Organ Generation Breakthrough

For the past 8 years geneticists and bio-engineers in the United States have been crippled by Federal law enacted by the last administration which forbade the use of embryonic stem cells and severely limited the capabilities of American researchers. They accomplished this by curtailing all funding, or threatening to curtail all funding, to any school, organization, or business that would seek to research embryonic stem cells. Since nearly all of this high end research is done at publicly funded Universities, it effectively shut the stem cell research down in the United States.
Scientists, being extremely resourceful people, went on to make great advances using adult stem cells, but it was like working with plaster of paris instead of the finest marble. The results just would not be as productive. The myriad of ailments and problems that stem cells could treat are quite expansive, but massive research is needed, as always, to develop this amazing resource.
It is a good thing than that the current administration has lifted the ban on stem cell research, and propelled the US scientists back into a rush of research. One of the most exciting possibilities lies in actually growing replacement organs by having the stem cells develop into specific tissue, the only thing stem cells do. The main issue with this, at least at the beginning stages we are in now, was finding a suitable matrix upon which the stem cells would be able to grow.

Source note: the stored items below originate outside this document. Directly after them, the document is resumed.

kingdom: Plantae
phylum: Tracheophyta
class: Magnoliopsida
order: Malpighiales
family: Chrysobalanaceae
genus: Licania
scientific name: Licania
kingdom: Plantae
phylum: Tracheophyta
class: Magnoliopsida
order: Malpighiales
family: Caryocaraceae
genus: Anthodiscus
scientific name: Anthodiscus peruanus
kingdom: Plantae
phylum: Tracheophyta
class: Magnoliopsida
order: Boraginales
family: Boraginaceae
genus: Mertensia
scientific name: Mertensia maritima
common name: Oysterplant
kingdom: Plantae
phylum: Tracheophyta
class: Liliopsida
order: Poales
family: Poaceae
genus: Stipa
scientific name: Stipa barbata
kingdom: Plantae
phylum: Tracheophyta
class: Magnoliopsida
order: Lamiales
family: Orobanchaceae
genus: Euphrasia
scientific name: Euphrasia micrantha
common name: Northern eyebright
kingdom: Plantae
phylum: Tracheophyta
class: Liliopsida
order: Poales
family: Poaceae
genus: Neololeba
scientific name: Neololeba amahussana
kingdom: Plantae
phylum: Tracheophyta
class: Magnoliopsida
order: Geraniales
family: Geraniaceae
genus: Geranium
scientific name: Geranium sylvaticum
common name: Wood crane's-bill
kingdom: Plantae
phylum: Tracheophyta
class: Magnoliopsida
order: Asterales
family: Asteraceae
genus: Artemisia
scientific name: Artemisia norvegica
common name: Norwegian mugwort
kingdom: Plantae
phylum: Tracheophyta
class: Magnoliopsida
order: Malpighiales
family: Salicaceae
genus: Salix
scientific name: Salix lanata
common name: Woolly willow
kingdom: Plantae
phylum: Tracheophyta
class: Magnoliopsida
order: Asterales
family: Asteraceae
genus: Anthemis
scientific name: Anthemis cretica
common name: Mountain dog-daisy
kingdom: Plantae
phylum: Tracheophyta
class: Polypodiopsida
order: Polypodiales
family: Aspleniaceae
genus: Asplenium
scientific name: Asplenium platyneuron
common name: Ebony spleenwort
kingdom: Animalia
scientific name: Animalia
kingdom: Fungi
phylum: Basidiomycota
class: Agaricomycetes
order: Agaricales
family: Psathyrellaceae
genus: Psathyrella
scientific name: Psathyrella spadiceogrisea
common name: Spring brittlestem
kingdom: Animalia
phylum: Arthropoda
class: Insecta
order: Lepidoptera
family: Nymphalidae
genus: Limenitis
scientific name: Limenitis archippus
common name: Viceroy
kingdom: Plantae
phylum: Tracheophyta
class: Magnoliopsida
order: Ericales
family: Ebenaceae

. . . Scientists from Stanford and New York University Langone Medical Center describe how they were able to use a "scaffolding" material extracted from the groin area of mice on which stem cells from blood, fat, and bone marrow grew. This advance clears two major hurdles to bioengineered replacement organs, namely a matrix on which stem cells can form a three-dimensional organ and transplant rejection.
"The ability to provide stem cells with a scaffold to grow and differentiate into mature cells could revolutionize the field of organ transplantation," said Geoffrey Gurtner, M.D., Associate Professor of Surgery at Stanford University and a senior researcher involved in the work. - ( Science Daily )


Here is a link to the full story. In essence, they took tissue containing fat, blood
vessels and skin from a mouse, placed the stem cells upon this tissue, put the
whole thing in a bioreactor which provides nutrients and oxygen to keep it
alive, and then "seeded" the tissue with stem cells. Once this was done, the tissue was placed back into the mouse and continued to grow, WITHOUT REJECTION of any kind! If such a thing can be developed, and coaxed to grow whole organs, imagine the benefits to people who need new kidneys, livers, corneas, hearts, etc., but who will likely never get the transplants that match. This is a very exciting time in medicine. Hell yeah.